I always thought that brats were always just okay. I was never a big fan of them. I get it. It's a sausage that's usually served in a bun. Not that exciting if you ask me. Until I met my husband. Who previously lived in Wisconsin (home of beer and brats). Then it became a different story. So, apparently there is a right way and a wrong way to make brats. Here is the right way.
Wisconsin Style Beer Brats
Ingredients:
1 package Brats, uncooked (not the precooked kind)
1 stick of Butter
1 large Onion, sliced (or two small ones)
1 large can or bottle of Beer
Step 1: Prep your onions and roughly chop them.
Step 3: Bring to a boil and and cook for about a 1/2 hour (or until the brats are cooked through). Preheat the grill.
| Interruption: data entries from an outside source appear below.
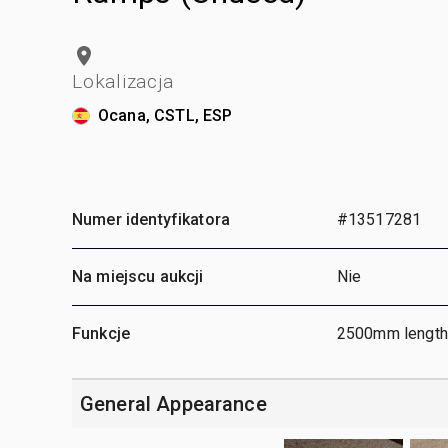
Lokalizacja
Ocana, CSTL, ESP
Numer identyfikatora
#13517281
Na miejscu aukcji
Nie
Funkcje
2500mm length,
General Appearance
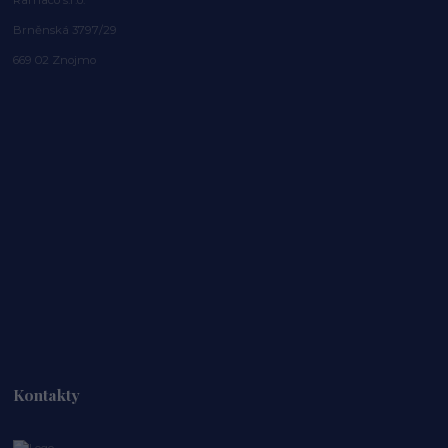
Brněnská 3797/29
669 02 Znojmo
Kontakty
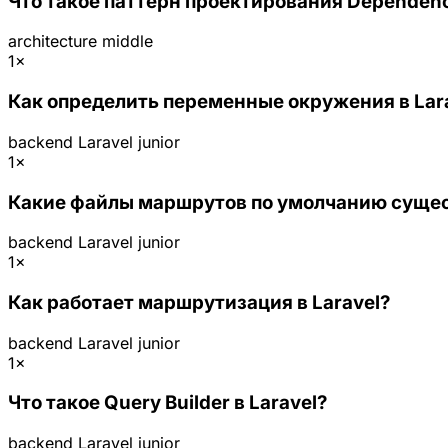
Что такое паттерн проектирования Dependency 
architecture
middle
1×
Как определить переменные окружения в Lar
backend
Laravel
junior
1×
Какие файлы маршрутов по умолчанию сущест
backend
Laravel
junior
1×
Как работает маршрутизация в Laravel?
backend
Laravel
junior
1×
Что такое Query Builder в Laravel?
backend
Laravel
junior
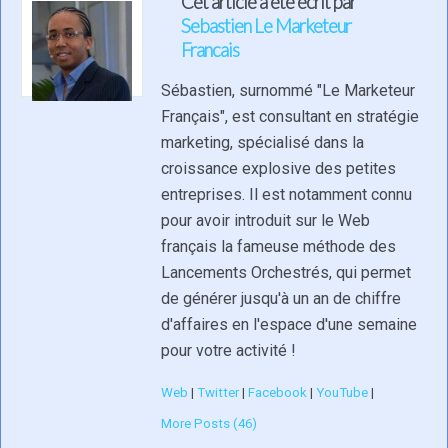
Cet article a été écrit par
Sebastien Le Marketeur
Francais
Sébastien, surnommé "Le Marketeur
Français", est consultant en stratégie
marketing, spécialisé dans la
croissance explosive des petites
entreprises. Il est notamment connu
pour avoir introduit sur le Web
français la fameuse méthode des
Lancements Orchestrés, qui permet
de générer jusqu'à un an de chiffre
d'affaires en l'espace d'une semaine
pour votre activité !
Web
|
Twitter
|
Facebook
|
YouTube
|
More Posts (46)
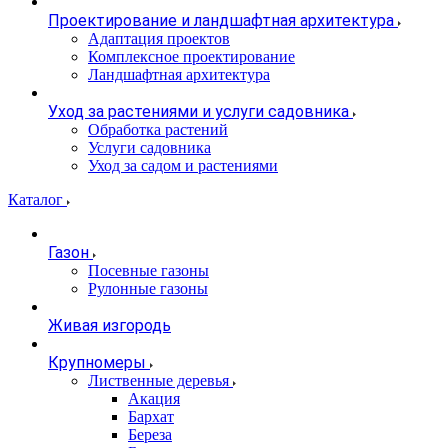
Проектирование и ландшафтная архитектура
Адаптация проектов
Комплексное проектирование
Ландшафтная архитектура
Уход за растениями и услуги садовника
Обработка растений
Услуги садовника
Уход за садом и растениями
Каталог
Газон
Посевные газоны
Рулонные газоны
Живая изгородь
Крупномеры
Лиственные деревья
Акация
Бархат
Береза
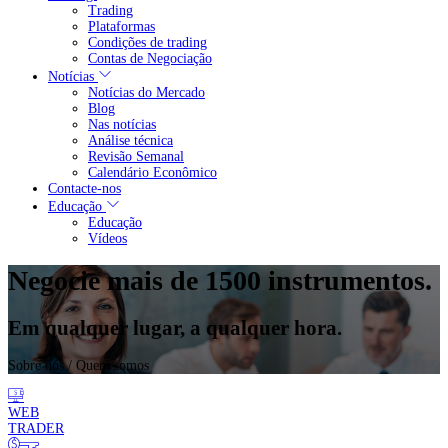
Trading
Plataformas
Condições de trading
Contas de Negociação
Notícias
Notícias do Mercado
Blog
Nas notícias
Análise técnica
Revisão Semanal
Calendário Econômico
Contacte-nos
Educação
Educação
Vídeos
Negocie mais de 1500 instrumentos.
Em qualquer lugar, a qualquer hora.
Sobre nós
/ Quem somos
WEB
TRADER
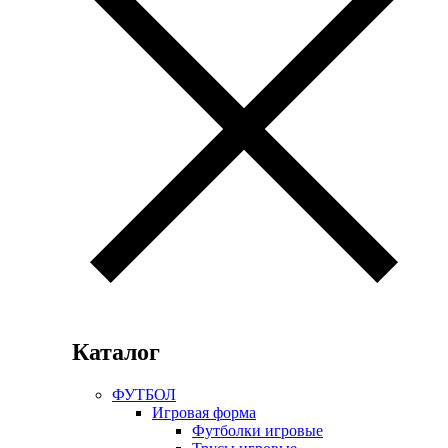
Каталог
ФУТБОЛ
Игровая форма
Футболки игровые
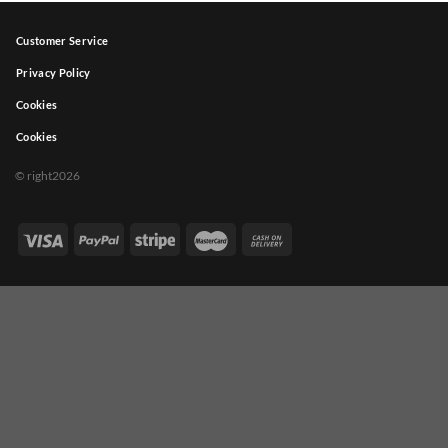
Customer Service
Privacy Policy
Cookies
Cookies
© right2026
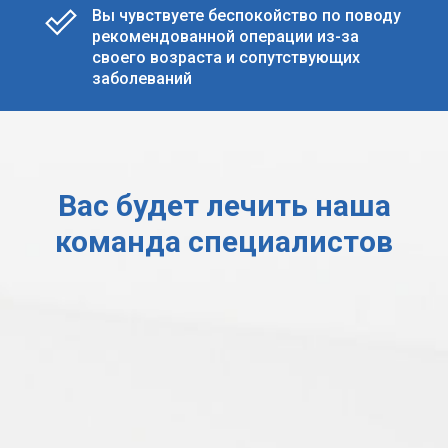
Вы чувствуете беспокойство по поводу
рекомендованной операции из-за
своего возраста и сопутствующих
заболеваний
Вас будет лечить наша
команда специалистов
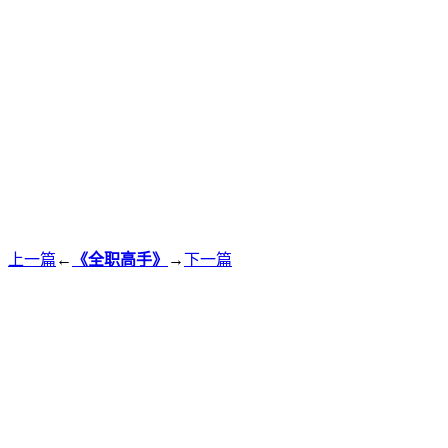
上一篇
←
《全职高手》
→
下一篇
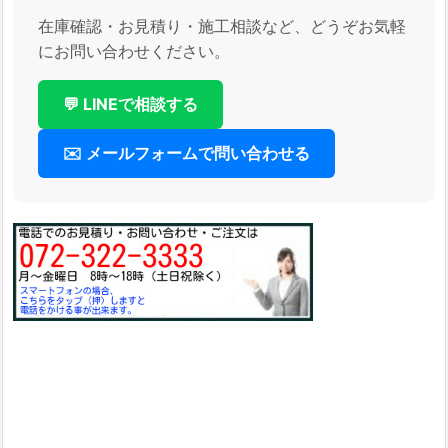
在庫確認・お見積り・施工相談など、どうぞお気軽
にお問い合わせください。
💬 LINEで相談する
✉️ メールフォームで問い合わせる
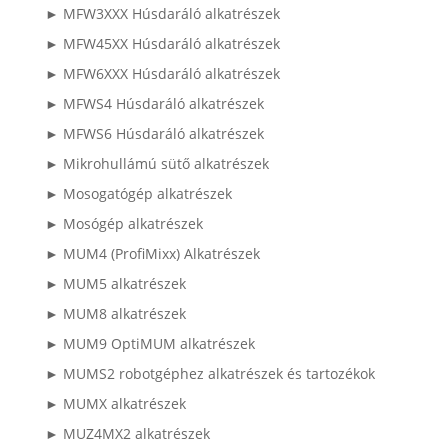
► MFW3XXX Húsdaráló alkatrészek
► MFW45XX Húsdaráló alkatrészek
► MFW6XXX Húsdaráló alkatrészek
► MFWS4 Húsdaráló alkatrészek
► MFWS6 Húsdaráló alkatrészek
► Mikrohullámú sütő alkatrészek
► Mosogatógép alkatrészek
► Mosógép alkatrészek
► MUM4 (ProfiMixx) Alkatrészek
► MUM5 alkatrészek
► MUM8 alkatrészek
► MUM9 OptiMUM alkatrészek
► MUMS2 robotgéphez alkatrészek és tartozékok
► MUMX alkatrészek
► MUZ4MX2 alkatrészek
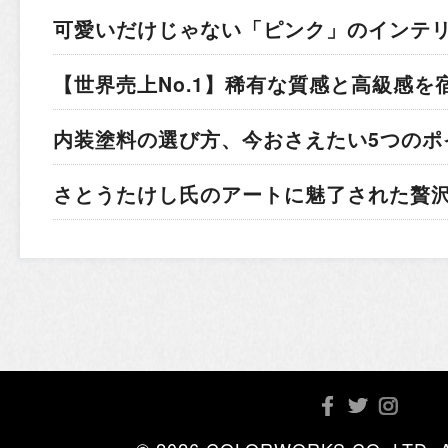
可愛いだけじゃない「ピンク」のインテ
【世界売上No.1】稀有な質感と高級感を
内装塗料の選び方、今おさえたい5つのポ
さとうたけし氏のアートに魅了された贅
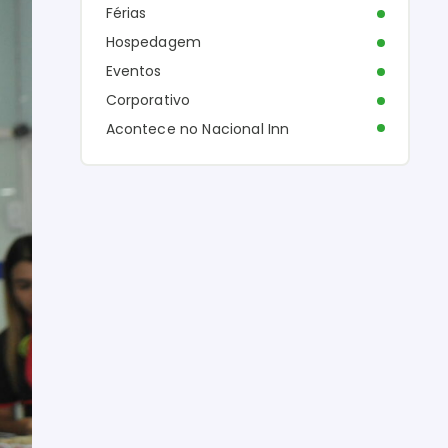
Férias
Hospedagem
Eventos
Corporativo
Acontece no Nacional Inn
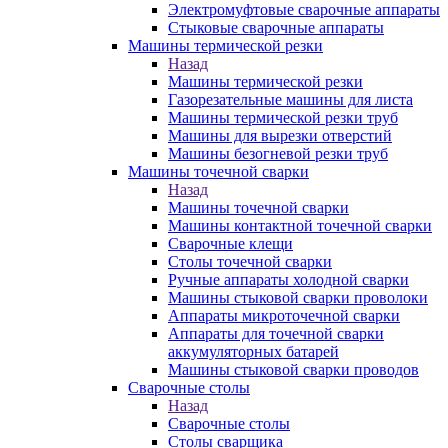
Электромуфтовые сварочные аппараты
Стыковые сварочные аппараты
Машины термической резки
Назад
Машины термической резки
Газорезательные машины для листа
Машины термической резки труб
Машины для вырезки отверстий
Машины безогневой резки труб
Машины точечной сварки
Назад
Машины точечной сварки
Машины контактной точечной сварки
Сварочные клещи
Столы точечной сварки
Ручные аппараты холодной сварки
Машины стыковой сварки проволоки
Аппараты микроточечной сварки
Аппараты для точечной сварки
аккумуляторных батарей
Машины стыковой сварки проводов
Сварочные столы
Назад
Сварочные столы
Столы сварщика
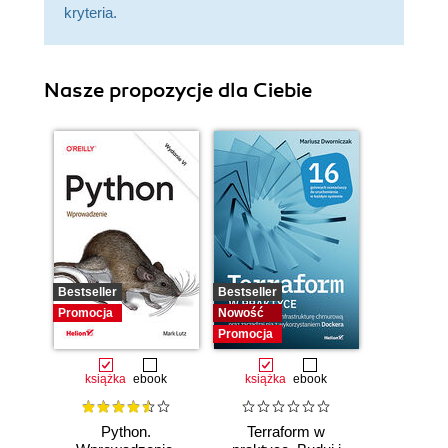
kryteria.
Nasze propozycje dla Ciebie
Bestseller
Bestseller
Promocja
Nowość
Promocja
książka
ebook
książka
ebook
Python.
Terraform w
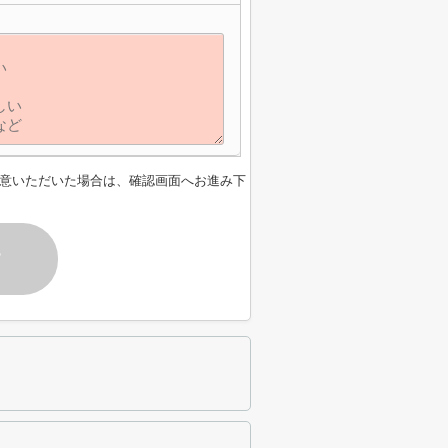
】
意いただいた場合は、確認画面へお進み下
す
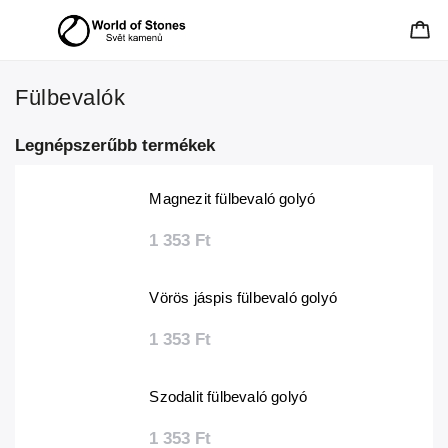
Fülbevalók
Legnépszerűbb termékek
Magnezit fülbevaló golyó
1 353 Ft
Vörös jáspis fülbevaló golyó
1 353 Ft
Szodalit fülbevaló golyó
1 353 Ft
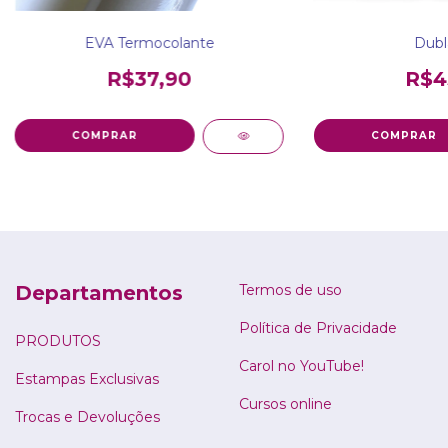
EVA Termocolante
Dubla
R$37,90
R$4
Departamentos
Termos de uso
Política de Privacidade
PRODUTOS
Carol no YouTube!
Estampas Exclusivas
Cursos online
Trocas e Devoluções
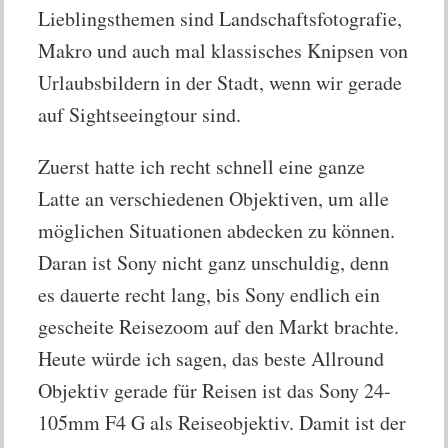
Lieblingsthemen sind Landschaftsfotografie,
Makro und auch mal klassisches Knipsen von
Urlaubsbildern in der Stadt, wenn wir gerade
auf Sightseeingtour sind.
Zuerst hatte ich recht schnell eine ganze
Latte an verschiedenen Objektiven, um alle
möglichen Situationen abdecken zu können.
Daran ist Sony nicht ganz unschuldig, denn
es dauerte recht lang, bis Sony endlich ein
gescheite Reisezoom auf den Markt brachte.
Heute würde ich sagen, das beste Allround
Objektiv gerade für Reisen ist das Sony 24-
105mm F4 G als Reiseobjektiv. Damit ist der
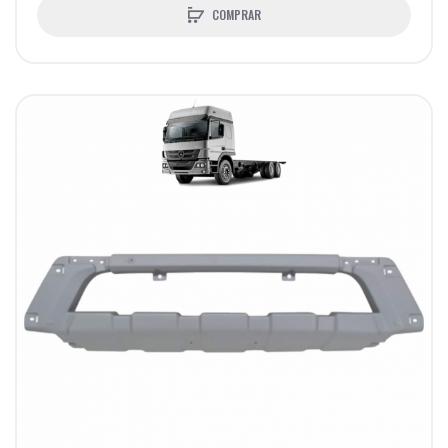
COMPRAR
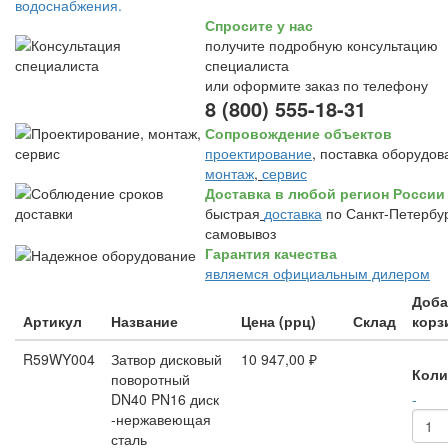
Спросите у нас
получите подробную консультацию
специалиста
или оформите заказ по телефону
8 (800) 555-18-31
Сопровождение объектов
проектирование
, поставка оборудов
монтаж
,
сервис
Доставка в любой регион России
быстрая
доставка
по Санкт-Петербур
самовывоз
Гарантия качества
являемся официальным дилером
Доба
Артикул
Название
Цена (ррц)
Склад
корз
R59WY004
Затвор дисковый
10 947,00 ₽
Коли
поворотный
DN40 PN16 диск
-
-нержавеющая
сталь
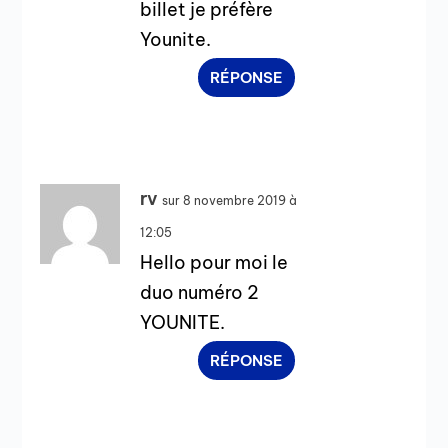
billet je préfère
Younite.
RÉPONSE
rv
sur 8 novembre 2019 à
12:05
Hello pour moi le
duo numéro 2
YOUNITE.
RÉPONSE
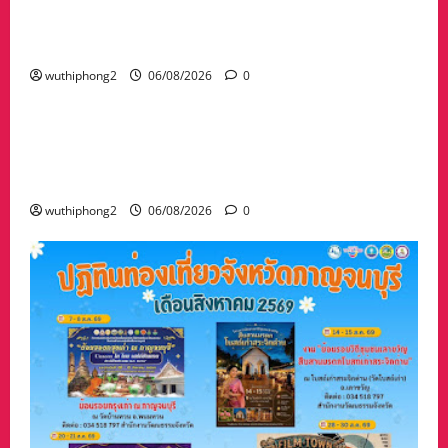
กวาดล้างเครือข่ายทำเว็บพนัน และสแกมเมอร์
และผลักดันส่งกลับไทย
wuthiphong2
06/08/2026
0
ข่าวสาร
“เมืองยืดหยุ่น” เทศบาลนครนครสวรรค์ หารือ ทุก
ภาคส่วน : แนวทางรับมือความเสี่ยงภัยพิบัติ ผลกระ
ทบเปลี่ยนแปลงภูมิอากาศ อย่างมั่นคงยั่งยืน
wuthiphong2
06/08/2026
0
Step 4: Remove the brats from the liquid. Continue to cook down the liquid until it reduces into a golden, thick liquid.
If you cook it too long - it will begin to separate and the onion will be come sticky. It's not necessarily bad, but can become bitter at that point (depending on the beer you used).** Place reduced sauce in serving dish.
Step 5: Place brats on the grill. The goal is just to "crisp up" the skin. As well, feel free to toast or grill the buns.
Step 6: To serve, place a brat on the bun and top with the onion/beer sauce. I like to eat mine with mustard - my hubby says that ketchup is sacrilegious. And I'm okay with that.
**Note: in my photo of the finished brat, you'll notice that the onion/beer sauce did brown. It still tastes good, but depending on the brew you use - it can become bitter.